_Your goal_. What you return should be only the lines in the entries below between the one holding "mentioned that the" and the one holding "66386 St. Ingbert (Germany)", ends included, with every picture left out.

(Extracted page text data)
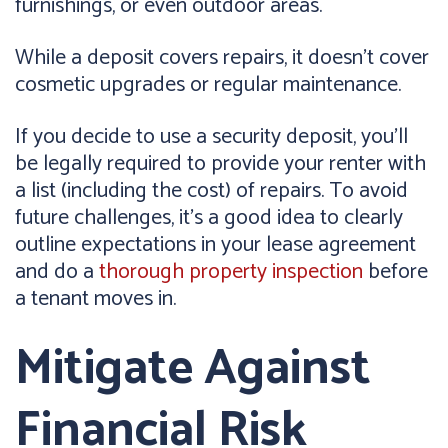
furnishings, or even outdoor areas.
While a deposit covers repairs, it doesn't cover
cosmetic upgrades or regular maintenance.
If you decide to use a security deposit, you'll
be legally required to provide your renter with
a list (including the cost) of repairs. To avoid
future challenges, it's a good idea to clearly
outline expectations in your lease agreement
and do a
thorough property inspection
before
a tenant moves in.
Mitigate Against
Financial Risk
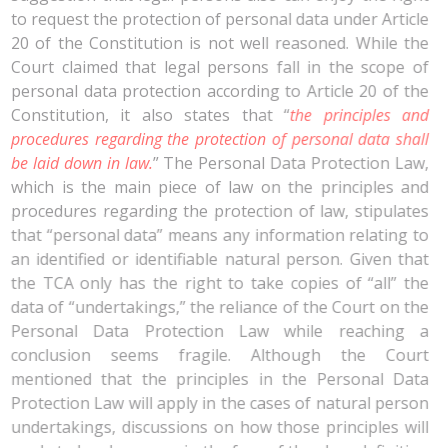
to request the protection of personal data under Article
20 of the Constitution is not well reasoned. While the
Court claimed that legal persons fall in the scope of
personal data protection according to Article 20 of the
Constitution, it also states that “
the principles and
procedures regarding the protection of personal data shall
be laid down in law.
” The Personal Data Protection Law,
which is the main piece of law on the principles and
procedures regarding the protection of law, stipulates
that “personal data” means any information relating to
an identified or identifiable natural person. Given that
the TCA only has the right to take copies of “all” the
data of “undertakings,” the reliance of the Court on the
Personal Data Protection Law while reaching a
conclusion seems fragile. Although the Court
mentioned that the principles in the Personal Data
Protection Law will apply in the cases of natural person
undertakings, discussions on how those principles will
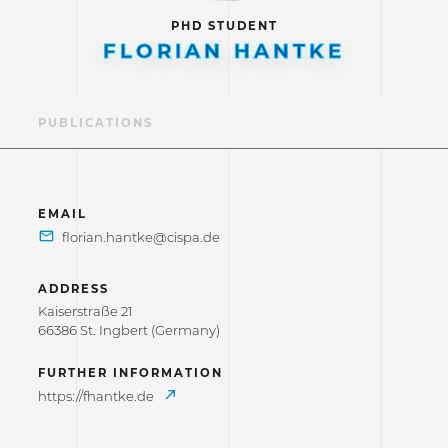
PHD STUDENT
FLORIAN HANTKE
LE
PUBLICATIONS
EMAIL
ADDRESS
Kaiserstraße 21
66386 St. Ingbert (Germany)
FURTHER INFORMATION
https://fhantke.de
==
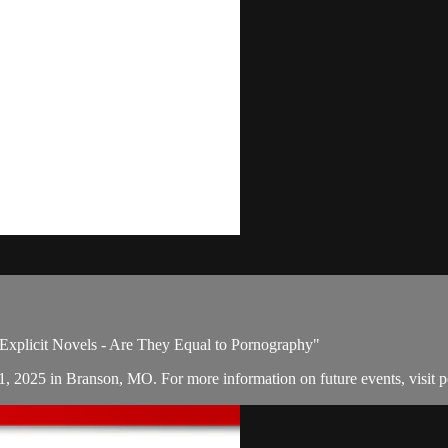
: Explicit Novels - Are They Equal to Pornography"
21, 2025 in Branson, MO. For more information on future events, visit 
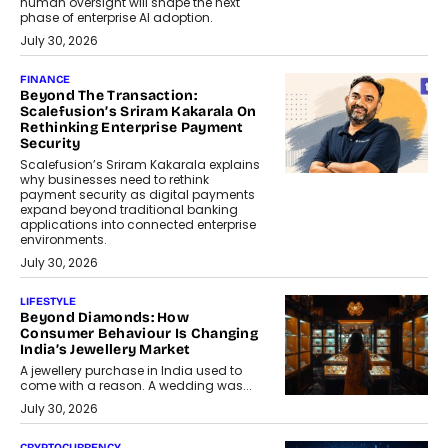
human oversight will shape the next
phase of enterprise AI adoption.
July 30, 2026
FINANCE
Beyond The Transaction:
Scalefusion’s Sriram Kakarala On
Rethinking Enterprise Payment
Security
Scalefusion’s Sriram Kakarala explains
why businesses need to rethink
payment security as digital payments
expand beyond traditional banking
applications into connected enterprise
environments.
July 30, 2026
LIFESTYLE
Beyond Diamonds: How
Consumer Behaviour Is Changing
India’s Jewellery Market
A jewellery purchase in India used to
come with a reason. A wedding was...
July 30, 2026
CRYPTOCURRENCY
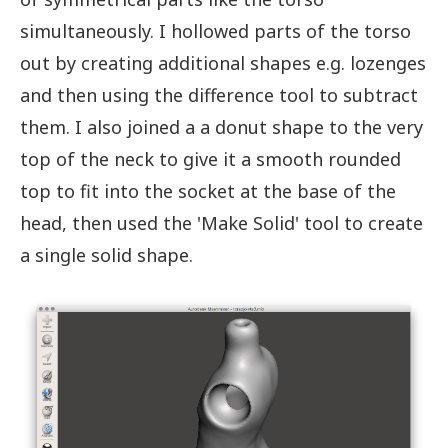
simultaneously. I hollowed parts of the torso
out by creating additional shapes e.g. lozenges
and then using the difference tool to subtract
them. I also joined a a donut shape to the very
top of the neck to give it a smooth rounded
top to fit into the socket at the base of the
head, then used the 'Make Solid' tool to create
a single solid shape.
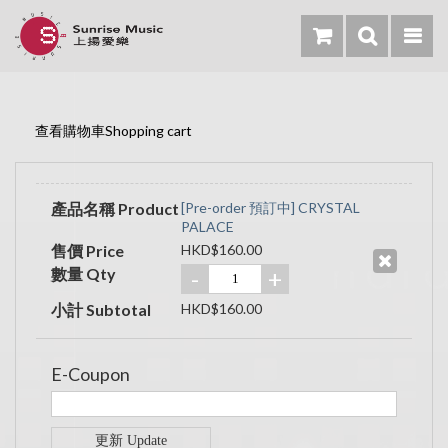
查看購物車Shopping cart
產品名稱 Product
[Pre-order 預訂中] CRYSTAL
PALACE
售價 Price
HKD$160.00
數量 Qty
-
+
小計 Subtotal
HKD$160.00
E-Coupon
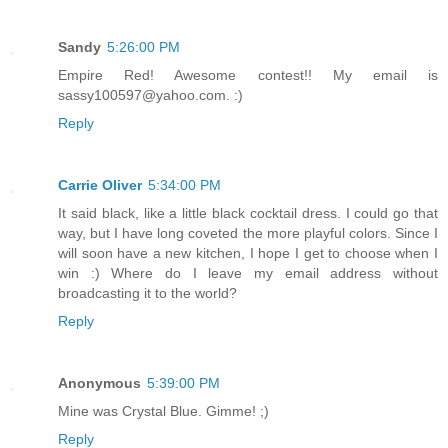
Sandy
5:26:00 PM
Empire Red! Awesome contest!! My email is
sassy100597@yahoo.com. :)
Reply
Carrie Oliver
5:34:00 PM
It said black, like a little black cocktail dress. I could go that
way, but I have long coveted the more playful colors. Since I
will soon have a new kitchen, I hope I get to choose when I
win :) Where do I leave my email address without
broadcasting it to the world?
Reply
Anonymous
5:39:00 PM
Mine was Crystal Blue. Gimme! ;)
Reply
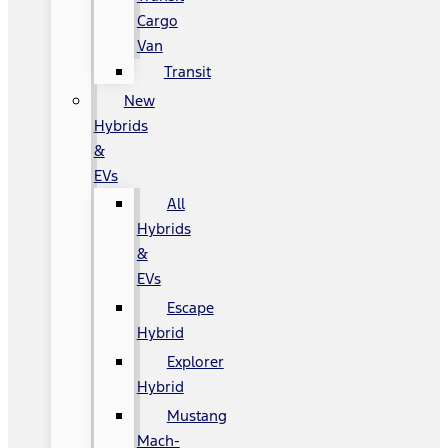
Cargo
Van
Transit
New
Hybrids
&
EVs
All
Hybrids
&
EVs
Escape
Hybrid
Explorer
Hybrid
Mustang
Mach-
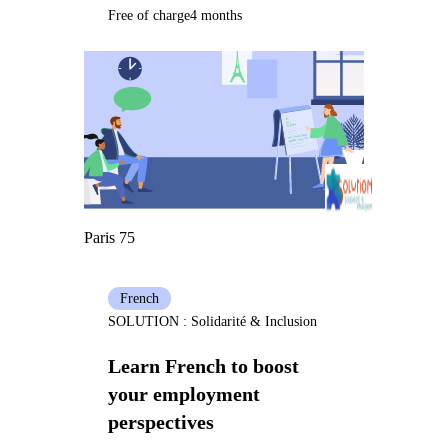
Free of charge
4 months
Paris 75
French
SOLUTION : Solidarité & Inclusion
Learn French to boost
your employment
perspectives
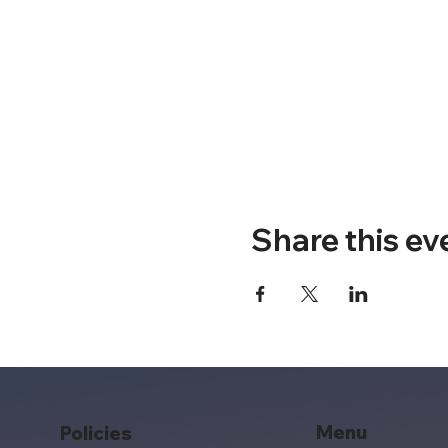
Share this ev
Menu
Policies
==
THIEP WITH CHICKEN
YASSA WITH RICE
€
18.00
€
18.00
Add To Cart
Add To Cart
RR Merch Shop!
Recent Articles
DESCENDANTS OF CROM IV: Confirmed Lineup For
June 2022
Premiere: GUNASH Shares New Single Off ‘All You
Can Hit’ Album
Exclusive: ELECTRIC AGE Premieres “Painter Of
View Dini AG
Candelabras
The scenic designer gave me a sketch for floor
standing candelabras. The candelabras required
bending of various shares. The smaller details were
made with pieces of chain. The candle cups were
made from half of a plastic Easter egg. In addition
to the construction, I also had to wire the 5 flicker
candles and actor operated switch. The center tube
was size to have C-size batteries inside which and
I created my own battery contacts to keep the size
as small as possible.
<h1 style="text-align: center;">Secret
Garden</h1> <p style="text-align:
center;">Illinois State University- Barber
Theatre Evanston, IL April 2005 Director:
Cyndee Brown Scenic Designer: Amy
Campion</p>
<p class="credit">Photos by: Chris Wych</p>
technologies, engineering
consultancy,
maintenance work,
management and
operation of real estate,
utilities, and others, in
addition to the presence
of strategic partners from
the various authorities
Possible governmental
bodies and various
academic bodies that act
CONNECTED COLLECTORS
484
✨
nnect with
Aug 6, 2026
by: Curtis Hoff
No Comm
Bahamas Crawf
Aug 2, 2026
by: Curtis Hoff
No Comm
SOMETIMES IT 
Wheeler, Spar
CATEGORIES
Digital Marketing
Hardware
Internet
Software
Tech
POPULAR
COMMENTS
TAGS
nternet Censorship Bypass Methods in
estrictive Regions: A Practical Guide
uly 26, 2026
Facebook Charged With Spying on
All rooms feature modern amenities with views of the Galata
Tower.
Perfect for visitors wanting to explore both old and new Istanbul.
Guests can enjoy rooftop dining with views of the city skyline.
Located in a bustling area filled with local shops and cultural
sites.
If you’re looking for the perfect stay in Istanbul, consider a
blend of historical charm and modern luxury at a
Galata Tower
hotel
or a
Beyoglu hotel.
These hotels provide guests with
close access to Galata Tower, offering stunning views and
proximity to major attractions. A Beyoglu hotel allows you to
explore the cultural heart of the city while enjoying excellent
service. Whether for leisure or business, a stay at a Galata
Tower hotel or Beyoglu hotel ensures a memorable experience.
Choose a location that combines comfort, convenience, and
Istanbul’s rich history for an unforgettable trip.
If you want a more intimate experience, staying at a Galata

_Response to the exercise_.
mentioned that the principles in the Personal Data
Protection Law will apply in the cases of natural person
undertakings, discussions on how those principles will
PHD STUDENT
FLORIAN HANTKE
LE
PUBLICATIONS
EMAIL
ADDRESS
Kaiserstraße 21
66386 St. Ingbert (Germany)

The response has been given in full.